Computer graphics processing and selective visual display system – Computer graphics processing – Three-dimension
Reexamination Certificate
1998-05-04
2001-10-23
Zimmerman, Mark (Department: 2671)
Computer graphics processing and selective visual display system
Computer graphics processing
Three-dimension
C345S428000, C345S441000
Reexamination Certificate
active
06307554
ABSTRACT:
BACKGROUND OF THE INVENTION
1. Field of the Invention
The present invention relates to an apparatus and a method for generating progressive polygon data, and an apparatus and a method for generating three-dimensional real-time graphics using the progressive polygon data.
2. Description of the Prior Art
In recent years, in the field of computer graphics (hereinafter, referred to as “CG”), a variety of circuit boards dedicated to three-dimensional (hereinafter, referred to as “3D”) representation (hereinafter, simply referred to as “boards”) and machines for rendering 3D graphics are commercially available. Among these, inexpensive boards are available to be built into a personal computer (hereinafter, referred to as “PC”), as Windows 95® and Windows NT® become widespread. Moreover, inexpensive game machines making use of such boards are also available.
Under these circumstances, most boards and game machines represent data for 3D graphics as polygons. Boards that handle polygons range from high-performance boards to low-performance boards. For example, in a high-performance board, a fine 3D object (hereinafter, referred to as “object”) can be rendered with 10,000 polygons, whereas in a low-performance board, it is necessary to render an object with about 500 polygons.
Conventionally, when a creator of animation (hereinafter, referred to as “animator”) produced real-time animation with an animation tool such as SoftImage® (product of Microsoft Co.), at least 30,000 polygons were generally required.
However, in order to render graphics in real time on a currently available PC, 2,000 is the maximum number of polygons for use in rendering. Moreover, when a plurality of objects are rendered simultaneously, it is necessary to restrict the total number of polygons for rendering all objets to about 2,000 polygons.
Japanese Laid-Open Patent Publication (Tokkai-Hei) No.7-85307 discloses a technique for the reduction of the polygon data used for rendering an individual object, when a plurality of objects are rendered. In this technique, a plurality of sets of polygon data that have different resolutions are prepared previously, and the resolutions are changed depending on what is rendered, e.g., what kind of behavior is rendered or the like.
This method makes it possible to reduce the number of polygons according to the behavior of an object or the like when rendering the object, so that this method is effective to display a plurality of objects on the screen.

Written task 1
Lay out the entries from their start through the line containing "ition to have", inclusive, as a JSON list of strings with one string per line and blank lines omitted.

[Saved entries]
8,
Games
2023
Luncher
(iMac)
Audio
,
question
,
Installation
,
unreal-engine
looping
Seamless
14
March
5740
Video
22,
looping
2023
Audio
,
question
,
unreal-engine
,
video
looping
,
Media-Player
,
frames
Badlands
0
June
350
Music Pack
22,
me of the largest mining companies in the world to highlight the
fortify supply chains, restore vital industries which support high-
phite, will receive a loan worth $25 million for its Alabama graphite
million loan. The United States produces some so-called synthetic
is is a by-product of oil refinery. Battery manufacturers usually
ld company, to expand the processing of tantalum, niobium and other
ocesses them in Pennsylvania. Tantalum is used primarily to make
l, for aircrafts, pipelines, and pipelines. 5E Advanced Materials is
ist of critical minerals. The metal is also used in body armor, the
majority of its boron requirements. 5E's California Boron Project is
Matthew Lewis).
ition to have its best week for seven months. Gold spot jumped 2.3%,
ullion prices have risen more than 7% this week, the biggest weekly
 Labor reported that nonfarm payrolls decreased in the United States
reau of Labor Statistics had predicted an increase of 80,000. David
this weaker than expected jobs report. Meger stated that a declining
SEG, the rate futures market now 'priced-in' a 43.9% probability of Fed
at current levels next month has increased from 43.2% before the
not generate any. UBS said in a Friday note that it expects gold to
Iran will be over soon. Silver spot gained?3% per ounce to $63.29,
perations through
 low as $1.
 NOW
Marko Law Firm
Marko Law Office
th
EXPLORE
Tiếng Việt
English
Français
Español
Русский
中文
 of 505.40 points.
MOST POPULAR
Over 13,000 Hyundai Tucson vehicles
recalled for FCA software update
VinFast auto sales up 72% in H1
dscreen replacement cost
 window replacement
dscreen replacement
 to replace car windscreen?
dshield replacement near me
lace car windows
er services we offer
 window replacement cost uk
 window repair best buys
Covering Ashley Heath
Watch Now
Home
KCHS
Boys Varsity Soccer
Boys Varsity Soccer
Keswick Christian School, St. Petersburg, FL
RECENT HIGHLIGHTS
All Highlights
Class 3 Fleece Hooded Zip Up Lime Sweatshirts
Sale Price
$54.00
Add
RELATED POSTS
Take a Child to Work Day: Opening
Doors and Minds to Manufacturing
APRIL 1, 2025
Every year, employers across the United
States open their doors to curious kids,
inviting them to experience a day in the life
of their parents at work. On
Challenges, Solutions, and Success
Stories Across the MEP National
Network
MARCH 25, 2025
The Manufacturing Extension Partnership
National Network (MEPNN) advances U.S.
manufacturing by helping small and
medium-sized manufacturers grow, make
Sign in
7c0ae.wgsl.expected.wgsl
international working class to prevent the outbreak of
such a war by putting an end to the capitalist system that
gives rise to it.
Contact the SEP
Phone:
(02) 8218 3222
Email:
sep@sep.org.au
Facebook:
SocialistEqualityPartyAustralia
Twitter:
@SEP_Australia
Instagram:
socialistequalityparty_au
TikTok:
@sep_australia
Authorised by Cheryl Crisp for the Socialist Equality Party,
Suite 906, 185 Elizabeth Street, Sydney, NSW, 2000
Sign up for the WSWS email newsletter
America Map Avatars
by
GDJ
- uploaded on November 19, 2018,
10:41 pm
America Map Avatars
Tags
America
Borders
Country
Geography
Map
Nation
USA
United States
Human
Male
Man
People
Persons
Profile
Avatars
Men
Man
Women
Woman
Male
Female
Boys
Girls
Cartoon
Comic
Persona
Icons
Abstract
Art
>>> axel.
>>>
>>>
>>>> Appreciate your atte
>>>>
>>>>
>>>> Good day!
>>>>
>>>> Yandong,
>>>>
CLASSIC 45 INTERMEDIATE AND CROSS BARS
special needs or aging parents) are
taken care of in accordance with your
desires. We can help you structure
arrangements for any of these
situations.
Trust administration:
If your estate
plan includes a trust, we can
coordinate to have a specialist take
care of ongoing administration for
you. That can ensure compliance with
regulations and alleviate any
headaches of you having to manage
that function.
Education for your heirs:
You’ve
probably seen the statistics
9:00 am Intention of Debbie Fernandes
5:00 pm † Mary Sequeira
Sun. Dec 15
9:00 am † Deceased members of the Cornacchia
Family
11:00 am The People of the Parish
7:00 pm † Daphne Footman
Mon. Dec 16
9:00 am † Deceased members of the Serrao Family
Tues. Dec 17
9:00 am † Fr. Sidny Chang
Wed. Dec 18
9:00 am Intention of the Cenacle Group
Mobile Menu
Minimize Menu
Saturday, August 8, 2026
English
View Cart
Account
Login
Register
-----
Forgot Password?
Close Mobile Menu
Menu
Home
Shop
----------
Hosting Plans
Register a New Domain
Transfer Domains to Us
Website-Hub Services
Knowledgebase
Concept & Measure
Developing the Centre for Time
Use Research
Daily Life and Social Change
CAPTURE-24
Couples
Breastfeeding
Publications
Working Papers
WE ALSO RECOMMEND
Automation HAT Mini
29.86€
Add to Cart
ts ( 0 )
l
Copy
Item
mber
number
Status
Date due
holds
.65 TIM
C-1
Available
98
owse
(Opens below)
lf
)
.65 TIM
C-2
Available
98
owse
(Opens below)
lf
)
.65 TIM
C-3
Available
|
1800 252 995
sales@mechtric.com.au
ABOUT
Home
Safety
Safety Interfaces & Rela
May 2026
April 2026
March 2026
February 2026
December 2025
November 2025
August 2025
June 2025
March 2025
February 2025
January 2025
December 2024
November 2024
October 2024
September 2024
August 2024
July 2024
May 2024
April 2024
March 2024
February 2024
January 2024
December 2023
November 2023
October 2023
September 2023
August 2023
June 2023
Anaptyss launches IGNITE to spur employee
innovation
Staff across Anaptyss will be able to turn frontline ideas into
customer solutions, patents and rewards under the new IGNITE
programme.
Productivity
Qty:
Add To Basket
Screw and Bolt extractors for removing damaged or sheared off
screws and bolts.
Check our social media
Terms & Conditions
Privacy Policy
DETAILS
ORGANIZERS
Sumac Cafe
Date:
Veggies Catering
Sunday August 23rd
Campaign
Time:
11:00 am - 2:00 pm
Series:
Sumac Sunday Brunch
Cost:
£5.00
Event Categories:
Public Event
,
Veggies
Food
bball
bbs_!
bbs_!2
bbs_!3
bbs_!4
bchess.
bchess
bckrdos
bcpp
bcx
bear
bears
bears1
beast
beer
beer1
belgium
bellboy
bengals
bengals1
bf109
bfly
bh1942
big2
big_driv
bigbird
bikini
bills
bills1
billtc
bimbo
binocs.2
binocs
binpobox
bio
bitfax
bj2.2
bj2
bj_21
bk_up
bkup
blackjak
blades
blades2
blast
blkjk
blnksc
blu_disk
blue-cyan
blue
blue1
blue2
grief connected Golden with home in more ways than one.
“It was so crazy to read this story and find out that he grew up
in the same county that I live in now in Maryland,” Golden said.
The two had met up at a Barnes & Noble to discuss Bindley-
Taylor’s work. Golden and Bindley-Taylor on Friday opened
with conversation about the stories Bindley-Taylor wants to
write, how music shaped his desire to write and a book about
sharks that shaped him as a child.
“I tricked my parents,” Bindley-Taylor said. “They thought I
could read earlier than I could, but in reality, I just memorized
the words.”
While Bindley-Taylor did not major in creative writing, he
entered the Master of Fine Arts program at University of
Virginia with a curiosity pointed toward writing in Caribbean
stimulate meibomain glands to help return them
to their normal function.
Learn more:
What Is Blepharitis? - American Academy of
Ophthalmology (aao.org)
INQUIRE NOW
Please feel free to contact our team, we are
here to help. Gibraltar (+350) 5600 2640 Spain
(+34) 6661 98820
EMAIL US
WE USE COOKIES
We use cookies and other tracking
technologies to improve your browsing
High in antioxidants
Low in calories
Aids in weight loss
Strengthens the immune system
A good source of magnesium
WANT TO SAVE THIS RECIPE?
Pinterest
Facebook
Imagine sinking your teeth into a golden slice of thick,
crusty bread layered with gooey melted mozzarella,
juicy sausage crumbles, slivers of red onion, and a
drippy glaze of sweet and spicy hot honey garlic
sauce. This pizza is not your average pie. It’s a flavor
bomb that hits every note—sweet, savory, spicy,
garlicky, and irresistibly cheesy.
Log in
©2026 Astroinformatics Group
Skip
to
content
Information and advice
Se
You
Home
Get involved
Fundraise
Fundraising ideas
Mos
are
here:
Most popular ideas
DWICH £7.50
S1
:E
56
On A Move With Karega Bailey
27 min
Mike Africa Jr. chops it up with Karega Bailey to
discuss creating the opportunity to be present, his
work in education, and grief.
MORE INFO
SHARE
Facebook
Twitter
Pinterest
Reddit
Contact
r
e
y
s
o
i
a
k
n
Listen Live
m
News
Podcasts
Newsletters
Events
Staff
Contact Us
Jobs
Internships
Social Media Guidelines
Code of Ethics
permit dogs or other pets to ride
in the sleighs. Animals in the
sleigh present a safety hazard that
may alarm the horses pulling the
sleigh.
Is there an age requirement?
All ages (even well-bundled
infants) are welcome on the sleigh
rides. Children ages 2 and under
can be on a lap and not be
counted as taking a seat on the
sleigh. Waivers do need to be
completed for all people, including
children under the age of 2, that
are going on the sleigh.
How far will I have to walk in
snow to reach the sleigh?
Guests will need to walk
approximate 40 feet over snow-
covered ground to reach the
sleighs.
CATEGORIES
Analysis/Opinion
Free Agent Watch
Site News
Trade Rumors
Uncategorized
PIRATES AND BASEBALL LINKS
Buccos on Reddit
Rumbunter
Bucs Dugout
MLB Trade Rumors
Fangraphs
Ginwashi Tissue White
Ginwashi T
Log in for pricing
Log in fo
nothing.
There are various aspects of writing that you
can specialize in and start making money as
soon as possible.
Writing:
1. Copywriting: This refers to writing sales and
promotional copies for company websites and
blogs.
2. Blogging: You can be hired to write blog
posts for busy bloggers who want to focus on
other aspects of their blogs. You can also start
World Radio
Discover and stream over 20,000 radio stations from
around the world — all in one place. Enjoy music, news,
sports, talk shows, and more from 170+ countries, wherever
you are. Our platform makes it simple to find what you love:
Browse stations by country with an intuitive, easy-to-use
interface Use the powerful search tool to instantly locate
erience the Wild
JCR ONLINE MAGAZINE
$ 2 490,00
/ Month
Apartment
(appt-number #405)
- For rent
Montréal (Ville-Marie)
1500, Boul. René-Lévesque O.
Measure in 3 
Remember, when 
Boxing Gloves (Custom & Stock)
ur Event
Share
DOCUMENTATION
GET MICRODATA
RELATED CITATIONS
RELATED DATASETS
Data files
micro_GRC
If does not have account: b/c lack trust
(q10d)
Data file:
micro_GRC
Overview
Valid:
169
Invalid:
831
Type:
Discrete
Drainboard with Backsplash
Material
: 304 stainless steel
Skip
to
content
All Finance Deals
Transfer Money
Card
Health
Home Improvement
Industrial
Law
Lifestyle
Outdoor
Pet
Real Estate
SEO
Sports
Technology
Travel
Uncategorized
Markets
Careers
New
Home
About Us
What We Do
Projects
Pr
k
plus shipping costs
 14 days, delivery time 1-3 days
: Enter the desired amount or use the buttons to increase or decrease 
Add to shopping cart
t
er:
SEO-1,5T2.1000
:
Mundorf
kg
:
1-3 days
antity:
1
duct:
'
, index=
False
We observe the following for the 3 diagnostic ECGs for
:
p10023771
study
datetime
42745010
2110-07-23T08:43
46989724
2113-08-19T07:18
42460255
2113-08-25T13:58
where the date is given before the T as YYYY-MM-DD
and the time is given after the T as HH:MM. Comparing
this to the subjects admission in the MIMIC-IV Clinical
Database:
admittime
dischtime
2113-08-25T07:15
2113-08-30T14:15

Written task 2
In the patent background on polygon data, why is the technique of Japanese Laid-Open Patent Publication No.7-85307 effective for displaying several objects on the screen? Answer in one to three sentences.

Expected output 1
[
  "8,",
  "Games",
  "2023",
  "Luncher",
  "(iMac)",
  "Audio",
  ",",
  "question",
  ",",
  "Installation",
  ",",
  "unreal-engine",
  "looping",
  "Seamless",
  "14",
  "March",
  "5740",
  "Video",
  "22,",
  "looping",
  "2023",
  "Audio",
  ",",
  "question",
  ",",
  "unreal-engine",
  ",",
  "video",
  "looping",
  ",",
  "Media-Player",
  ",",
  "frames",
  "Badlands",
  "0",
  "June",
  "350",
  "Music Pack",
  "22,",
  "me of the largest mining companies in the world to highlight the",
  "fortify supply chains, restore vital industries which support high-",
  "phite, will receive a loan worth $25 million for its Alabama graphite",
  "million loan. The United States produces some so-called synthetic",
  "is is a by-product of oil refinery. Battery manufacturers usually",
  "ld company, to expand the processing of tantalum, niobium and other",
  "ocesses them in Pennsylvania. Tantalum is used primarily to make",
  "l, for aircrafts, pipelines, and pipelines. 5E Advanced Materials is",
  "ist of critical minerals. The metal is also used in body armor, the",
  "majority of its boron requirements. 5E's California Boron Project is",
  "Matthew Lewis).",
  "ition to have its best week for seven months. Gold spot jumped 2.3%,"
]

Expected output 2
The technique lets the number of polygons be reduced according to an object's behavior or similar factors when the object is rendered. To do this, several sets of polygon data with different resolutions are prepared in advance. The resolution then changes depending on what is rendered.